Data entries
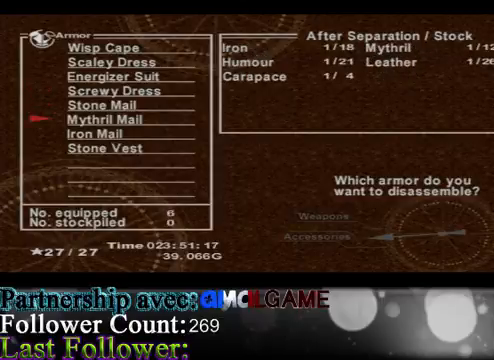
{"buttons": [], "left_stick": "down", "events": []}
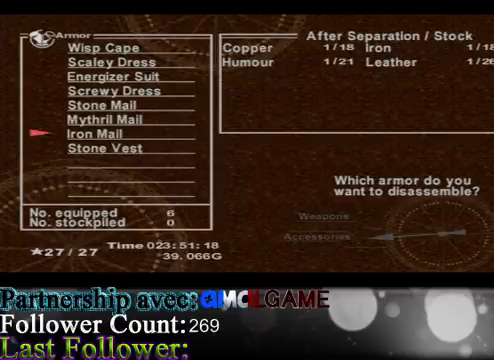
{"buttons": ["R1"], "left_stick": "center", "events": [[267, "left_stick", "center"], [500, "R1", "down"]]}
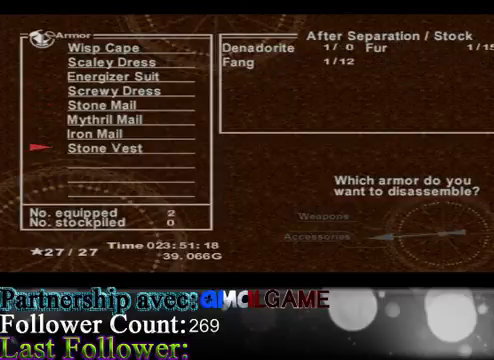
{"buttons": [], "left_stick": "center", "events": [[167, "R1", "up"]]}
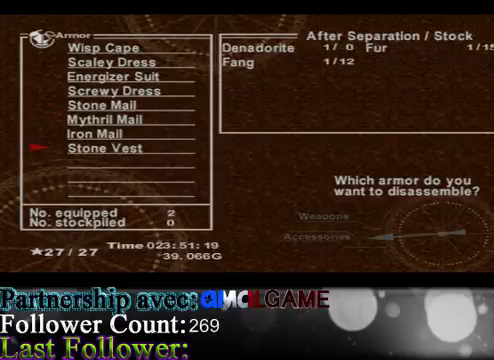
{"buttons": [], "left_stick": "center", "events": [[100, "B", "down"], [267, "B", "up"]]}
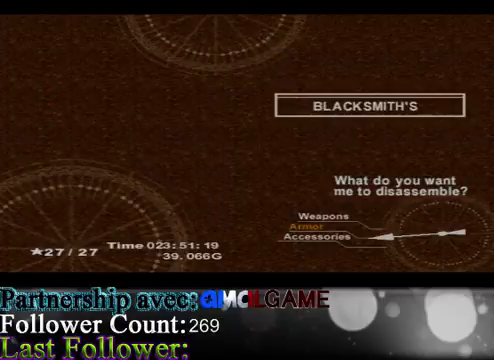
{"buttons": [], "left_stick": "center", "events": [[100, "left_stick", "down"], [267, "left_stick", "center"]]}
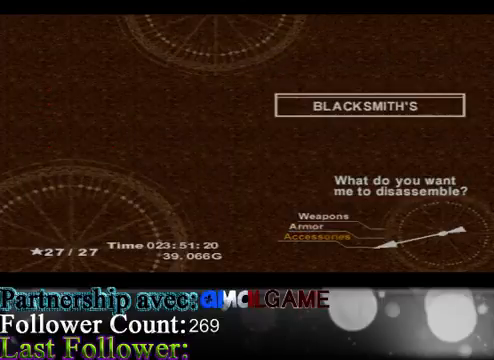
{"buttons": [], "left_stick": "down", "events": [[200, "B", "down"], [300, "B", "up"], [467, "left_stick", "down"]]}
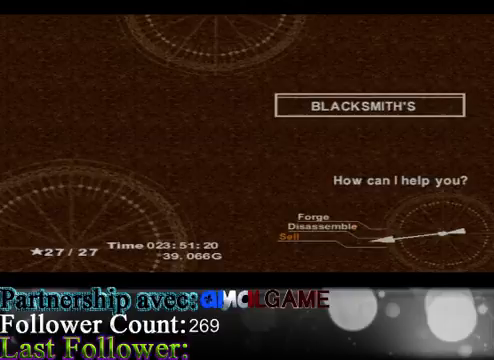
{"buttons": [], "left_stick": "center", "events": [[200, "A", "down"], [200, "left_stick", "center"], [333, "A", "up"]]}
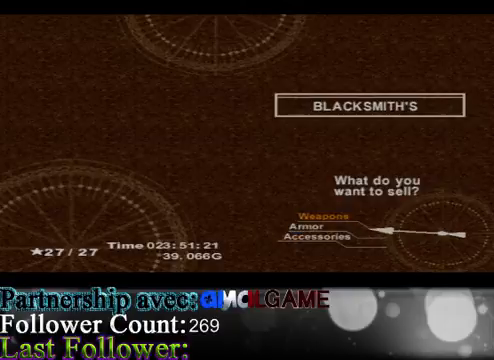
{"buttons": [], "left_stick": "down", "events": [[467, "left_stick", "down"]]}
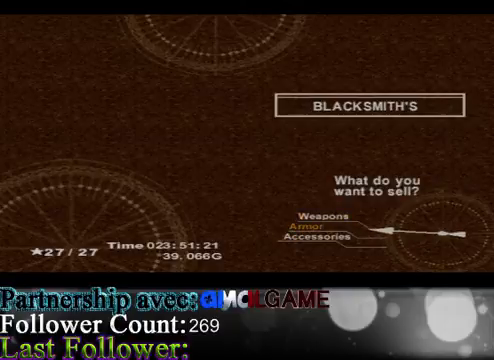
{"buttons": [], "left_stick": "center", "events": [[233, "left_stick", "center"]]}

Your assignment
Copy each record exactly. Leave any images out of the copy.

The completed task
{"buttons": [], "left_stick": "down", "events": []}
{"buttons": ["R1"], "left_stick": "center", "events": [[267, "left_stick", "center"], [500, "R1", "down"]]}
{"buttons": [], "left_stick": "center", "events": [[167, "R1", "up"]]}
{"buttons": [], "left_stick": "center", "events": [[100, "B", "down"], [267, "B", "up"]]}
{"buttons": [], "left_stick": "center", "events": [[100, "left_stick", "down"], [267, "left_stick", "center"]]}
{"buttons": [], "left_stick": "down", "events": [[200, "B", "down"], [300, "B", "up"], [467, "left_stick", "down"]]}
{"buttons": [], "left_stick": "center", "events": [[200, "A", "down"], [200, "left_stick", "center"], [333, "A", "up"]]}
{"buttons": [], "left_stick": "down", "events": [[467, "left_stick", "down"]]}
{"buttons": [], "left_stick": "center", "events": [[233, "left_stick", "center"]]}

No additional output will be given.